Audrey Azoulay, : Les avancées technologiques doivent s’appuyer sur le respect de la liberté, de la confidentialité et de la sécurité des journalistes
Message de Mme Audrey Azoulay, Directrice générale de l’UNESCO, à l’occasion de la Journée mondiale de la liberté de la presse, 3 mai 2022
Que ce soit dans le contexte de la COVID-19 ou durant les guerres et les conflits, les informations fiables sont plus que nécessaires : elles sont vitales. Les journalistes jouent un rôle fondamental en nous fournissant ces informations. Ils les analysent, les vérifient et les diffusent, permettant ainsi aux individus de prendre des décisions éclairées. Le journalisme constitue donc un bien commun que nous devons défendre et soutenir en tant que tel. Pourtant, alors même que les Nations Unies célèbrent le 10e anniversaire du Plan d’action sur la sécurité des journalistes et la question de l’impunité, pour lequel l’UNESCO est fière de jouer le rôle de chef de file, les journalistes se trouvent confrontés à une situation qui évolue rapidement.
Comme le montre notre plus récent rapport sur les Tendances mondiales en matière de liberté d’expression et de développement des médias, plus de cinq personnes sur six dans le monde vivent dans un pays où la liberté de la presse a reculé au cours des cinq dernières années. Durant la même période, près de 400 journalistes ont été tués, simplement pour avoir fait leur travail. Les technologies numériques révolutionnent encore plus ce paysage. Elles ont permis des échanges d’information sans précédent, favorisant ainsi un journalisme sans frontières. Désormais, nous pouvons voir, à tout moment, ce qui se passe aux quatre coins du monde. Ces possibilités s’accompagnent cependant de nouveaux défis. L’émergence des plates-formes en ligne soulève la question de la viabilité économique des médias indépendants et pluralistes, et bouscule les chaînes de valeur et les modèles économiques existants. L’ère du numérique amplifie également le risque, pour les professionnels des médias et leurs sources, d’être pris pour cible, harcelés et attaqués par divers moyens, par exemple la rétention de données, les logiciels espions et la surveillance numérique. Les manifestations de haine à l’encontre des journalistes ont grimpé en flèche, notamment envers les femmes journalistes. Il ressort de nos recherches que plus de 70 % des femmes reporters interrogées ont été victimes de violence en ligne. Et comme ces technologies font rarement l’objet de réglementations transparentes ou d’une obligation de rendre des comptes, les auteurs de ces violences agissent en toute impunité, en ne laissant souvent aucune trace. Cela doit cesser. Les avancées technologiques doivent s’appuyer sur le respect de la liberté, de la confidentialité et de la sécurité des journalistes. Les réseaux sociaux, en particulier, doivent multiplier les efforts pour contrer la désinformation et les discours de haine généralisés, tout en protégeant la liberté d’expression.

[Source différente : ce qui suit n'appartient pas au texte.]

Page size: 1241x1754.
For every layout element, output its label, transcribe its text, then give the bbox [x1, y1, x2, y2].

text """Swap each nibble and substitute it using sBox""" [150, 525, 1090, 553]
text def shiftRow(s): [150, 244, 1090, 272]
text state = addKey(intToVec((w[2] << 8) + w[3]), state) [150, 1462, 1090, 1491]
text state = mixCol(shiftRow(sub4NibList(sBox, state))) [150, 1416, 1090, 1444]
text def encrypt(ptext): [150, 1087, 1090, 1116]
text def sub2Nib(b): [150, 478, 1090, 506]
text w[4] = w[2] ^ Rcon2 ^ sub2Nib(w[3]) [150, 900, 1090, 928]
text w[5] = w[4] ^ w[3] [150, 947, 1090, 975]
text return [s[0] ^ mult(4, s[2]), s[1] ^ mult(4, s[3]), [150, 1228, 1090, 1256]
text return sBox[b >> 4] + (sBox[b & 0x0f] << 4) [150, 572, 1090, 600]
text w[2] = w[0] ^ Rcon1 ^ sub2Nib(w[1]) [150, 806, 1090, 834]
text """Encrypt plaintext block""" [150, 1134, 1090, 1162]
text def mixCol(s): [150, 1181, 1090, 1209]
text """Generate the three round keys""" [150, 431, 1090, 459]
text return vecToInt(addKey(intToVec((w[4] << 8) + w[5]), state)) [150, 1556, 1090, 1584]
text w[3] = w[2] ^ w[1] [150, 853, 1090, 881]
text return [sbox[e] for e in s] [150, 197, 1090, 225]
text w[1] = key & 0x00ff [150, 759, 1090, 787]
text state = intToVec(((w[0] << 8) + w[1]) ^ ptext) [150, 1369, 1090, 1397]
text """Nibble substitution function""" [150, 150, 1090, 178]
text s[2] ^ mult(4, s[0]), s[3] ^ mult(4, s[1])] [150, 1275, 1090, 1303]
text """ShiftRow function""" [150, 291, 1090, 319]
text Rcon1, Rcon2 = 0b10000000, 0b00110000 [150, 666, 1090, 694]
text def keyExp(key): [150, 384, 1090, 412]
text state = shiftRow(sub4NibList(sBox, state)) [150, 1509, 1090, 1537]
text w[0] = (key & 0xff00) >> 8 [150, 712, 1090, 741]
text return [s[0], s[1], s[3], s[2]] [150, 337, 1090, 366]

L’UNESCO s’emploie résolument à atteindre ces objectifs. Pour faire face à ces nouveaux défis, l’Organisation a soutenu l’adoption de la nouvelle Déclaration de Windhoek sur l’information comme bien commun à l’ère du numérique, 30 ans après la première, à l’occasion de la Conférence internationale de la Journée mondiale de la liberté de la presse, organisée l’année dernière en Namibie. Depuis, l’UNESCO travaille à la mise en œuvre de la Déclaration en favorisant de nouveaux principes de transparence pour les plates-formes en ligne, en menant des recherches sur les modèles économiques durables pour les médias, et en mettant davantage l’accent sur l’éducation aux médias et à l’information dans les systèmes éducatifs. Toutefois, il nous incombe à tous d’en faire plus pour gérer les risques et saisir les possibilités qu’offre l’ère du numérique. En cette Journée mondiale de la liberté de la presse, j’invite les États membres, les entreprises technologiques et la communauté des médias, ainsi que le reste de la société civile, à unir leurs forces pour établir une nouvelle configuration numérique qui protégerait à la fois le journalisme et les journalistes.